HEPA Filter with Pre-Filter

Reasons Why You Should Replace a HEPA Filter

The reasons above emphasise that HEPA filter replacement is safer and more practical.

But why replace it in the first place? What happens if you keep using a HEPA filter past its time?

  • Dirty HEPA filters affect indoor air quality. An air purifier works by drawing dirty air in, removing the pollutants through its filters, and then releasing cleaned air back into the room. Putting a clogged or blocked HEPA filter into this process will only recirculate harmful pollutants indoors.
  • Dirty HEPA filters strain the air purifier. A clogged HEPA filter forces the motor to work harder. This reaction can result in several problems like higher electricity consumption, overheating, or damaged air purifier.

When and How Do I Replace My Air Purifier Filter?

An air purifier with a clean and functional HEPA filter is essential for your health and safety.
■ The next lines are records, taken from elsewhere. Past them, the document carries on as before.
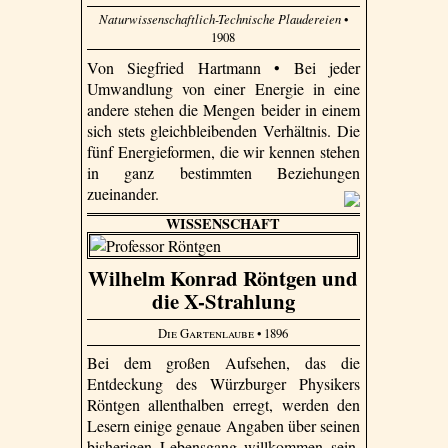
Naturwissenschaftlich-Technische Plaudereien
•
1908
Von Siegfried Hartmann • Bei jeder
Umwandlung von einer Energie in eine
andere stehen die Mengen beider in einem
sich stets gleichbleibenden Verhältnis. Die
fünf Energieformen, die wir kennen stehen
in ganz bestimmten Beziehungen
zueinander.
WISSENSCHAFT
Wilhelm Konrad Röntgen und
die X-Strahlung
Die Gartenlaube
• 1896
Bei dem großen Aufsehen, das die
Entdeckung des Würzburger Physikers
Röntgen allenthalben erregt, werden den
Lesern einige genaue Angaben über seinen
bisherigen Lebensgang willkommen sein.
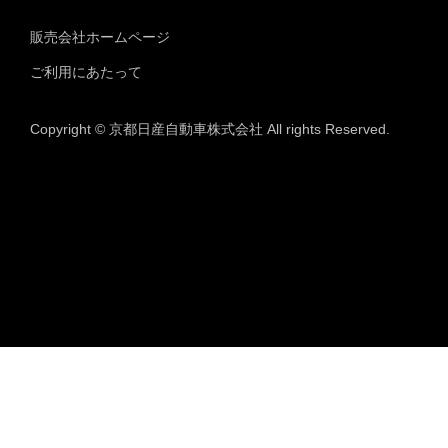
販売会社ホームページ
ご利用にあたって
Copyright © 京都日産自動車株式会社 All rights Reserved.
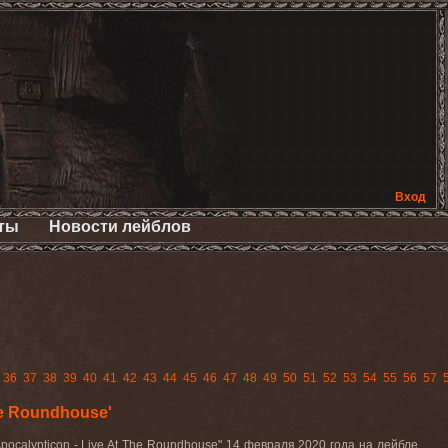
Вход
ты
Новости лейблов
36
37
38
39
40
41
42
43
44
45
46
47
48
49
50
51
52
53
54
55
56
57
e Roundhouse'
alypticon - Live At The Roundhouse" 14 февраля 2020 года на лейбле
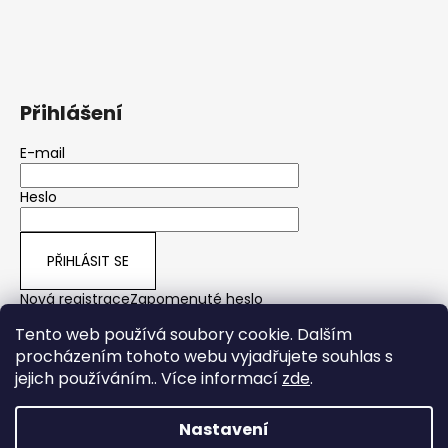
Přihlášení
E-mail
Heslo
PŘIHLÁSIT SE
Nová registrace
Zapomenuté heslo
Tento web používá soubory cookie. Dalším
procházením tohoto webu vyjadřujete souhlas s
jejich používáním.. Více informací
zde
.
yps
Nastavení
Vytvořil Shoptet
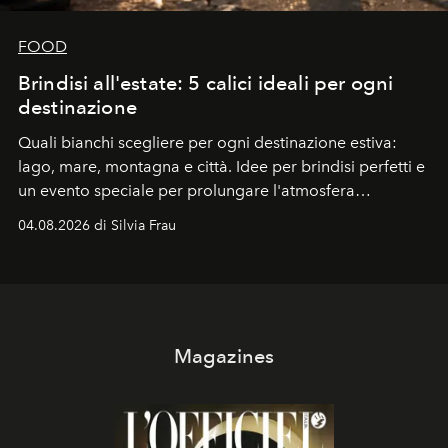
FOOD
Brindisi all'estate: 5 calici ideali per ogni
destinazione
Quali bianchi scegliere per ogni destinazione estiva:
lago, mare, montagna e città. Idee per brindisi perfetti e
un evento speciale per prolungare l'atmosfera
vacanziera.
04.08.2026 di Silvia Frau
Magazines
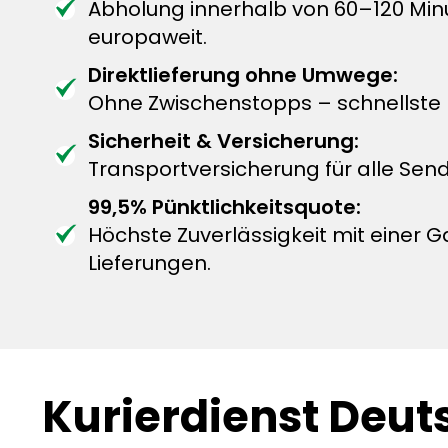
Abholung innerhalb von 60–120 Mi
europaweit.
Direktlieferung ohne Umwege:
Ohne Zwischenstopps – schnellste L
Sicherheit & Versicherung:
Transportversicherung für alle Sen
99,5% Pünktlichkeitsquote:
Höchste Zuverlässigkeit mit einer G
Lieferungen.
Kurierdienst Deut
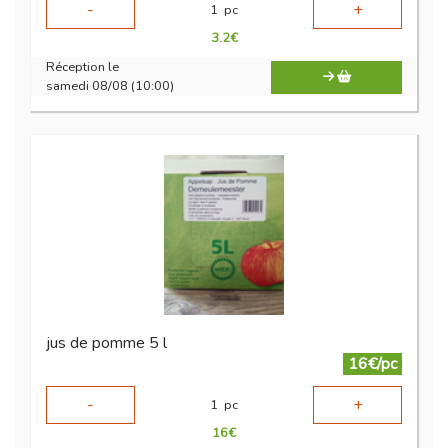
-
+
1
pc
3.2
€
Réception le
samedi 08/08 (10:00)
jus de pomme 5 l
16€/pc
-
+
1
pc
16
€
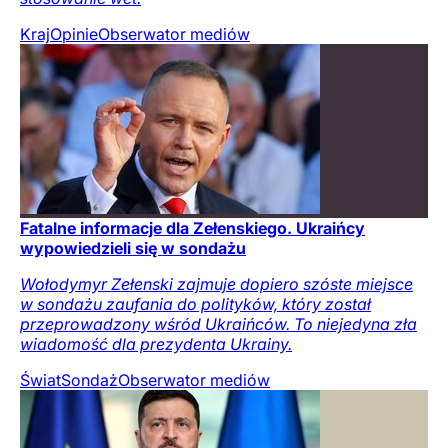
Kraj
Opinie
Obserwator mediów
Fatalne informacje dla Zełenskiego. Ukraińcy
wypowiedzieli się w sondażu
Wołodymyr Zełenski zajmuje dopiero szóste miejsce
w sondażu zaufania do polityków, który został
przeprowadzony wśród Ukraińców. To niejedyna zła
wiadomość dla prezydenta Ukrainy.
Świat
Sondaż
Obserwator mediów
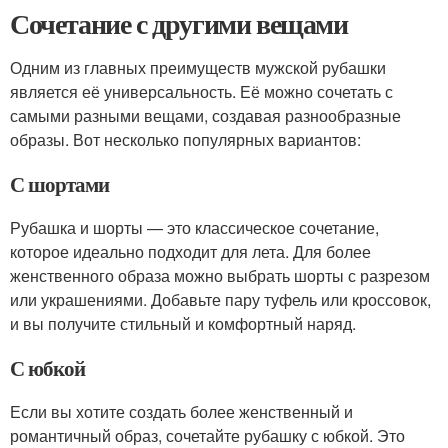
Сочетание с другими вещами
Одним из главных преимуществ мужской рубашки
является её универсальность. Её можно сочетать с
самыми разными вещами, создавая разнообразные
образы. Вот несколько популярных вариантов:
С шортами
Рубашка и шорты — это классическое сочетание,
которое идеально подходит для лета. Для более
женственного образа можно выбрать шорты с разрезом
или украшениями. Добавьте пару туфель или кроссовок,
и вы получите стильный и комфортный наряд.
С юбкой
Если вы хотите создать более женственный и
романтичный образ, сочетайте рубашку с юбкой. Это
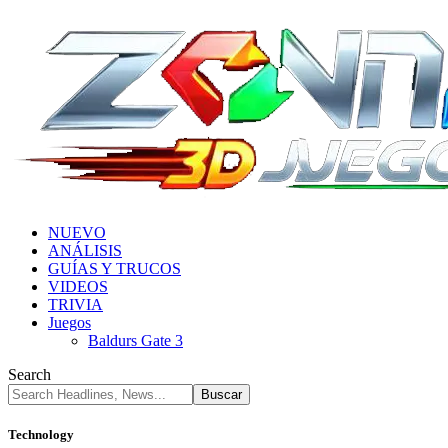
NUEVO
ANÁLISIS
GUÍAS Y TRUCOS
VIDEOS
TRIVIA
Juegos
Baldurs Gate 3
Search
Technology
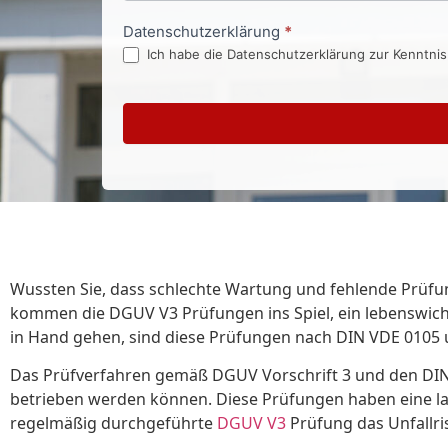
Datenschutzerklärung
*
Ich habe die Datenschutzerklärung zur Kenntni
Wussten Sie, dass schlechte Wartung und fehlende Prüfun
kommen die DGUV V3 Prüfungen ins Spiel, ein lebenswichti
in Hand gehen, sind diese Prüfungen nach DIN VDE 0105 
Das Prüfverfahren gemäß DGUV Vorschrift 3 und den DIN-
betrieben werden können. Diese Prüfungen haben eine lange
regelmäßig durchgeführte
DGUV V3
Prüfung das Unfallri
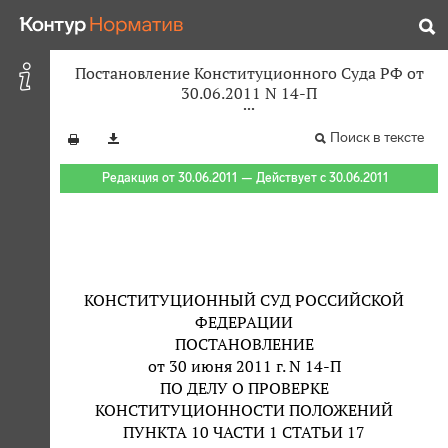
Постановление Конституционного Суда РФ от
30.06.2011 N 14-П
Поиск в тексте
Редакция от 30.06.2011 — Действует с 30.06.2011
КОНСТИТУЦИОННЫЙ СУД РОССИЙСКОЙ
ФЕДЕРАЦИИ
ПОСТАНОВЛЕНИЕ
от 30 июня 2011 г. N 14-П
ПО ДЕЛУ О ПРОВЕРКЕ
КОНСТИТУЦИОННОСТИ ПОЛОЖЕНИЙ
ПУНКТА 10 ЧАСТИ 1 СТАТЬИ 17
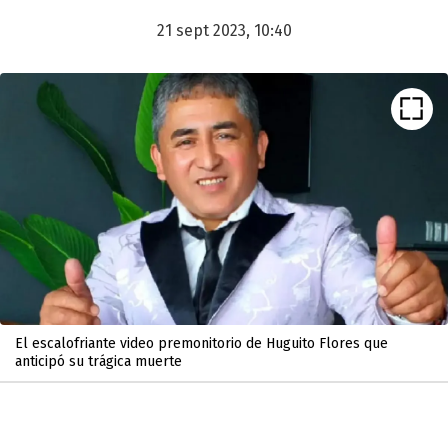
21 sept 2023, 10:40
El escalofriante video premonitorio de Huguito Flores que
anticipó su trágica muerte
It is also best practice to replace the filter in time to preserve the quality and performance of your appliance.

Now, the next step is to know the signs when HEPA filter replacement is necessary. Most air purifier models will have an approximate replacement time in the manual.

Typically, it could be around 6 to 12 months.

However, the filter replacement frequency can also vary based on usage or the level of indoor pollutants in your home.

So, in most cases, you would have to rely on regular inspection and telltale signs. Here are some things to look out for:

  • Visible dirt build-up: HEPA filters are ready for replacement when you can already see an accumulation of dust, hair, or even moulds if you are in a humid area. Dirt build-up may also appear as black patches on the filter.
  • Poor air purifier performance: Conduct an airflow or air quality test to see whether your air purifier is doing its job. Sometimes, you might notice air quality changes yourself, like faster dust build-up, lingering odours, or recurring allergies. These only mean you need to check your HEPA filter and possibly replace it.
  • Lighted-up air purifier filter indicator: Some air purifier models, especially modern ones, have a control panel that tells you about air quality and filter status. Check your manual to see what these indicators mean. For example, if the indicator lights up in red, it’s time for filter replacement.

Purchase a new filter if you notice any of these warning signs. Then, turn off your air purifier, open the access door to remove the dirty filter, and put the replacement filter in.

Woman Showing Dirty and Clean HEPA Filters

Final Thoughts

The construction and design of HEPA filters make them unfit for dusting, vacuuming, or washing. Any of these typical cleaning techniques can only lead to more problems.

The best solution? Replace your HEPA filter. Check your manual for its approximate lifespan and inspect your filter regularly to know when to replace it.

Now that you know filter replacement is unavoidable, include filter specs and cost when choosing an air purifier.

Ideally, pick a manufacturer with readily available HEPA filter replacement at an affordable price. Also, consider an air purifier model with handy air quality sensors and filter replacement indicators.